Martial
Gueroult
Martial Gueroult, “Spinoza’s Letter on
the Infinite,” in Spinoza. A Collection
of Critical Essays, ed. Marjorie Grene, trans. Kathleen McLaughlin (Garden
City, New York: Anchor/Doubleday, 1973): 182-212.
[182]
I. The
problem of the infinite and of the indivisibility of substance is treated in
Book I of the Ethics, Proposition xii demonstrates infinity; Proposition xiii, its Corollary and its Scholium, and lastly the Scholium
of Proposition xv demonstrate
indivisibility. Infinity and indivisibility are two unique properties of
substance which derive immediately from its fundamental property: causa sui. Indeed, whatever necessarily
exists of itself cannot, without contradiction, be deprived of any part
whatever of its existence; Consequently, it is necessarily infinite and
excludes any partitioning. Infinity and indivisibility being two sides of the
same property, there results a radical antinomy between the infinite and the
divisible. If we affirm one we must deny the other: the dogmatist,·affirming
divisibility, denies the infinite; Spinoza, affirming the infinite, denies
divisibility. This is an irreducible conflict, as long as we ignore the nature
of substance, but one that is instantly resolved as soon as we know that
substance necessarily exists of itself.
Given
this, however, the problem is far from exhausted. The antinomy opposing
infinity and divisibility, resolved in the Ethics·on
the level of substance by excluding the divisible, reappears on the level of
the mode, where we must affirm infinite divisibility, that is, both the
infinite and the divisible.
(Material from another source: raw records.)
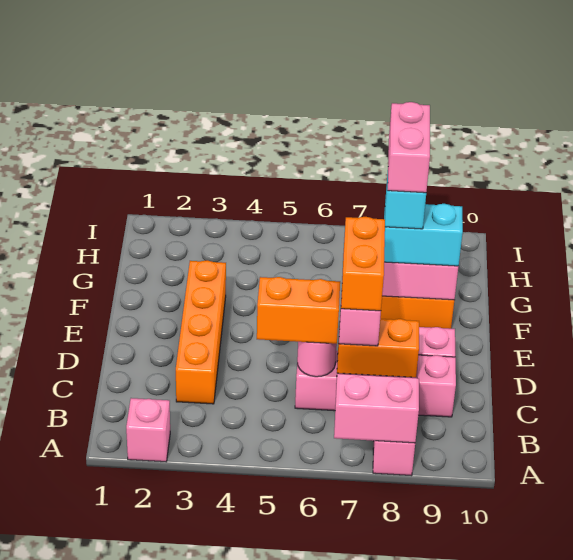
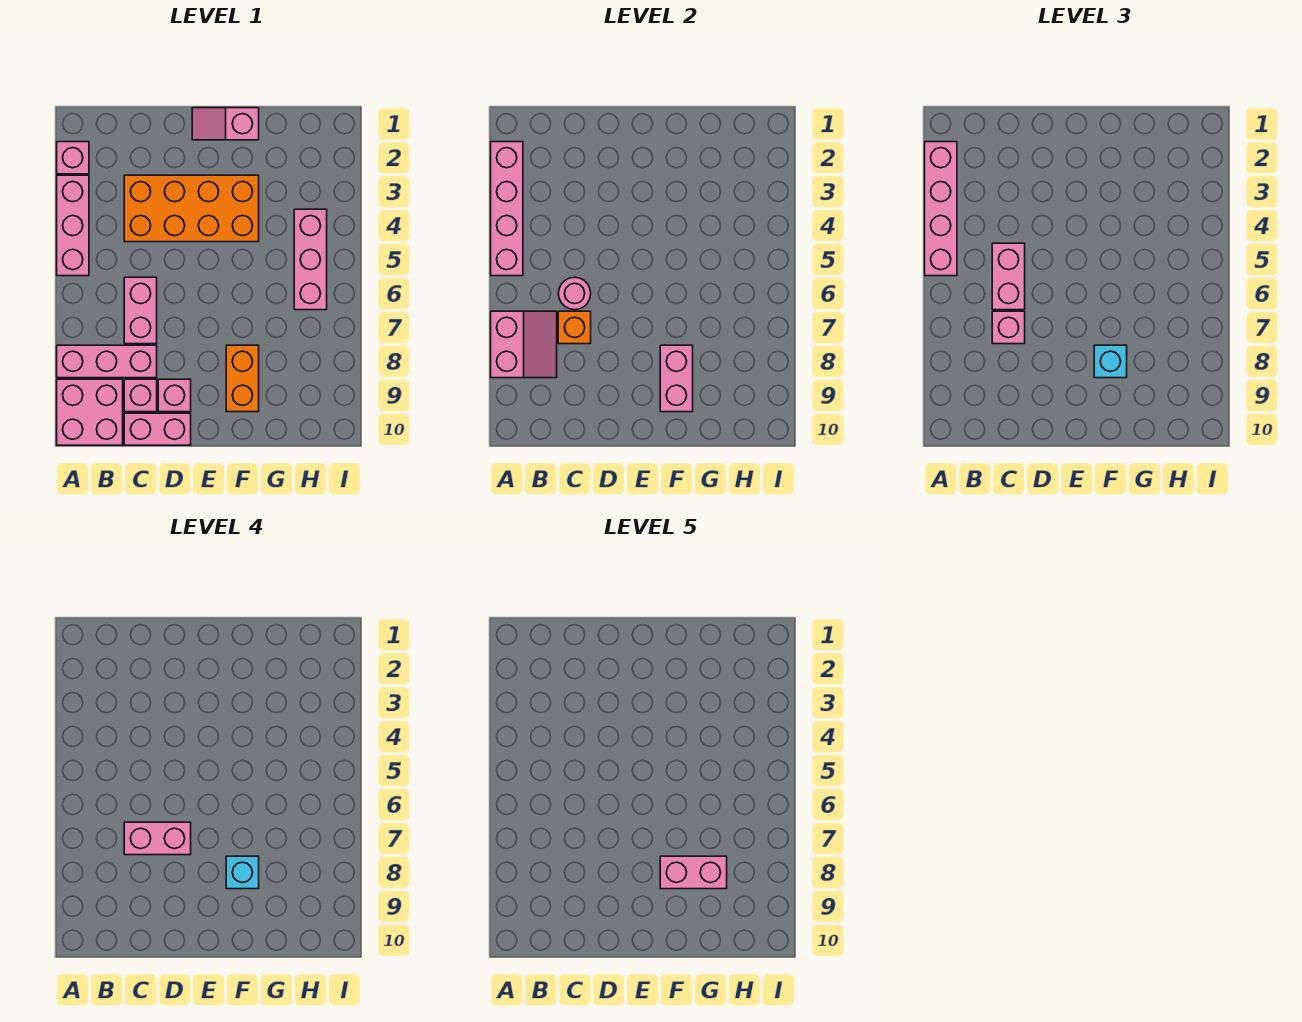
none -> pink brick A2:A5 level 2
none -> pink brick A2:A5 level 3
none -> pink brick A3:A5 level 1
none -> pink brick A9:B10 level 1
orange brick C3:F3 level 1 -> orange brick C3:F4 level 1
orange brick C5:C6 level 3 -> pink brick C5:C6 level 3
orange brick C7:C8 level 2 -> orange brick C7 level 2
orange brick C7:D7 level 4 -> pink brick C7:D7 level 4
none -> pink brick C10:D10 level 1
none -> pink slope E1:F1 level 1 top F
cyan brick F8:F9 level 3 -> cyan brick F8 level 3
none -> pink brick H4:H6 level 1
If it is true that the solution to the second part
of the problem is included in that of the first part, the Ethics did not expressly develop it. It is Letter XII to Louis Meyer, called by Spinoza and by his
correspondents Letter on the lnfinite
[1], which, embracing the problem in its entirety, answers this difficulty as
well as many others.
Its
character, at once succinct and exhaustive, is emphasized by the author
himself: "I have," he wrote toward the end, "briefly ex-
[183]
posed
to you… the causes (causas) of the
errors and confusions which have arisen on the subject of this question of the
Infinite, and I have explained these errors in such a way that, if I am not
mistaken, there no longer remains a single question relative to the Infinite
that I have not touched upon, nor one whose solution cannot be quite easily
found from what I have said" [2].
We
see by these last lines that this letter presents above all a refutative
quality, and it owes to this a great part of its obscurity. The doctrine is not
directly expounded, but indicated through the errors whose causes are exposed.
These
causes are first of all confusions among things, and secondly the reason for
such confusions, which is itself also a confusion, but among our cognitions.
II. The
difficulties relating to the Infinite flow from three kinds of confusions
arising from our failure to distinguish between six different cases.
These
six cases are divided into three pairs of opposing terms:
First pair:
1.
The thing infinite by its essence or by virtue of its definition [3].
2.
The thing without limits, not by virtue of its essence, but by virtue of its
cause [4].
Second pair:
3.
The thing infinite insofar as without limits ]5].
4.
The thing infinite insofar as its parts, although included within a maximum and a minimum known to us, cannot be expressed by any number [6].
Third pair:
5.
The things representable by understanding alone and not by imagination [7].
[184]
6.
The things representable at once by imagination and by understanding [8].
The
confusion between the two cases of each of these pairs has made us unable to
understand: a) which Infinity cannot be divided into parts and is without
parts; b) which, on the contrary, is divisible without contradiction; c) which
can, without difficulty, be conceived as larger than another; d) which, on the
other hand, cannot be so conceived [9].